▸ **Jobs**
(A) Using the blog post below, decide whether each statement agrees with it: (i) the documentary was shot with a single camera; (ii) the writer's own campaign experience was on the LDP side; (iii) Yamauchi Kazuhiko was running for a seat in the national parliament. Answer yes or no for each, and quote the words of the blog post that settle it.
(B) Reproduce a passage of the blog post below word for word. Begin at the words "Saturday, June 16, 2007" and stop after "be viewed here.)".

====== Quoted passage

Showing posts with label sound trucks. Show all posts
Showing posts with label sound trucks. Show all posts

Saturday, June 16, 2007

The Japanese art of campaigning

Yesterday I finally made it to see Soda Kazuhiro's acclaimed documentary Senkyo [rendered in English as Campaign], in which he followed a university friend, Yamauchi Kazuhiko, as he campaigned as the LDP candidate for a city council seat in Kawasaki, Kanagawa Prefecture. (The film's official site can be viewed here.)

Filmed with one camera and lacking cuts, fades, and other editing gimmicks, the film has a raw quality — and at no time did it seem like the persons filmed broke the "fourth wall."

And I can attest to the reality of it. Senkyo is a fairly close approximation of my own campaign experience: a city council by-election in a smallish city in Kanagawa Prefecture. The difference is, of course, that I was on the DPJ side and this film shows an LDP campaign.

However, what one can see in this film is the extent to which the Japanese art of campaigning is ritualized. A number of details in Yamauchi's campaign were familiar to me, some less obvious than others. The sashes with candidates' names; the sound trucks; the white gloves on candidates; the grimy, tiny, dimly lit offices covered with endorsement posters from senior party officials and posters of the candidate; the brightly colored windbreakers worn by campaign staffers; the banners lugged from place to place; the endless amounts of bira (fliers); the utterly meaningless slogans; the very active involvement of sitting officials in getting their party's man elected; the intervention of national politicians in a tiny, largely insignificant campaign — and the otherworldly quality of Japanese campaigning, a kind of ball of noise and frenetic activity that descends upon some place and vanishes a short while later, restoring calm.

============
====== Data rows

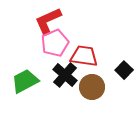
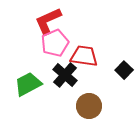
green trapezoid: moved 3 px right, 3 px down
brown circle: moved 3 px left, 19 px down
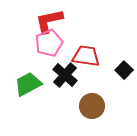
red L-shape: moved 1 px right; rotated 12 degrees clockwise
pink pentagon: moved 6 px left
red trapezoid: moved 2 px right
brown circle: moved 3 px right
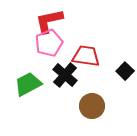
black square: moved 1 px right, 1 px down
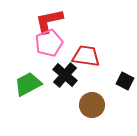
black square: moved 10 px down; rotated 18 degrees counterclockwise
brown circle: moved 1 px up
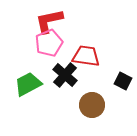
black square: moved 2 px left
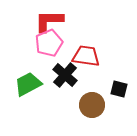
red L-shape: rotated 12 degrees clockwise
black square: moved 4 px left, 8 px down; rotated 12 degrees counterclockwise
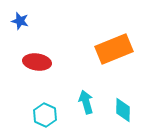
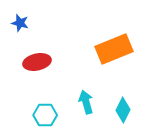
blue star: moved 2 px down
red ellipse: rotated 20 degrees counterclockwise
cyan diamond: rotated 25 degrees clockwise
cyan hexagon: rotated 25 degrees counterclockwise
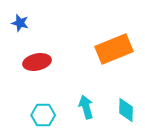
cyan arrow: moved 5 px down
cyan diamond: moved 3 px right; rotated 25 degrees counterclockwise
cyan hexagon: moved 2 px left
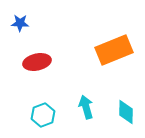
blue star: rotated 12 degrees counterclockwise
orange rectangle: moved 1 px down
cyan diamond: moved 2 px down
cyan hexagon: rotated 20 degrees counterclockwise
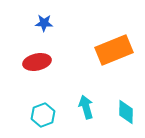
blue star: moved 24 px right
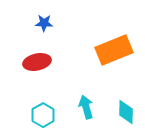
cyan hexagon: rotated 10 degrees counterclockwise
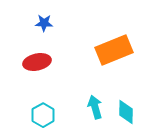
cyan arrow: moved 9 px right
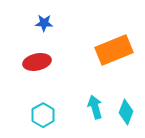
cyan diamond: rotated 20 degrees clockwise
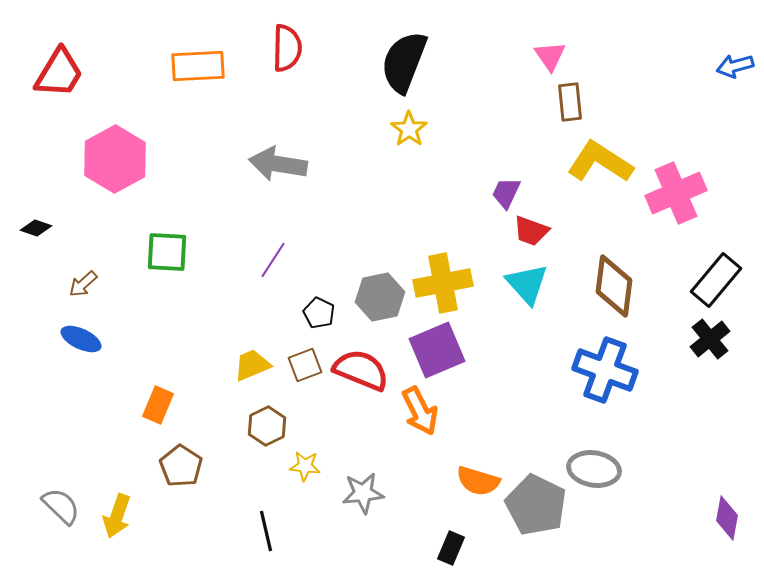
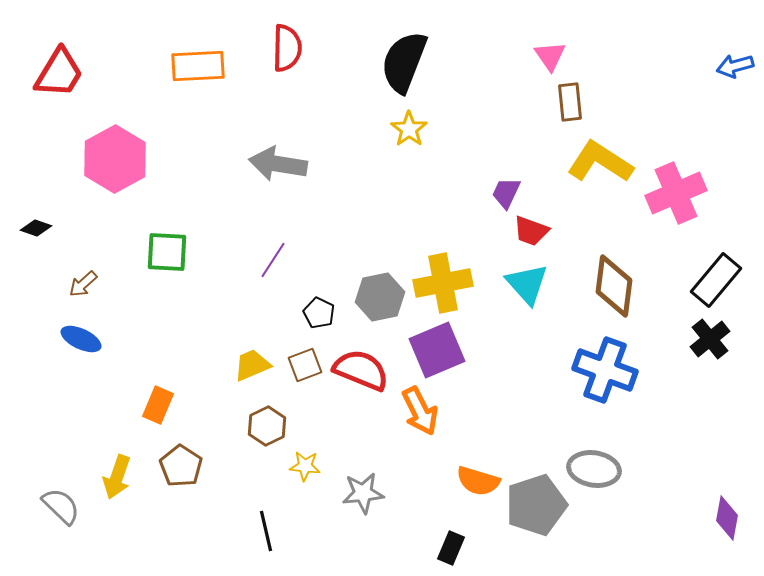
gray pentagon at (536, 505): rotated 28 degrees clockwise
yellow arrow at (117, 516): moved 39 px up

============

▸ **Responses per task**
(A)
(i) Yes: "Filmed with one camera"
(ii) No: "I was on the DPJ side"
(iii) No: "for a city council seat in Kawasaki, Kanagawa Prefecture"

(B)
Saturday, June 16, 2007

The Japanese art of campaigning

Yesterday I finally made it to see Soda Kazuhiro's acclaimed documentary Senkyo [rendered in English as Campaign], in which he followed a university friend, Yamauchi Kazuhiko, as he campaigned as the LDP candidate for a city council seat in Kawasaki, Kanagawa Prefecture. (The film's official site can be viewed here.)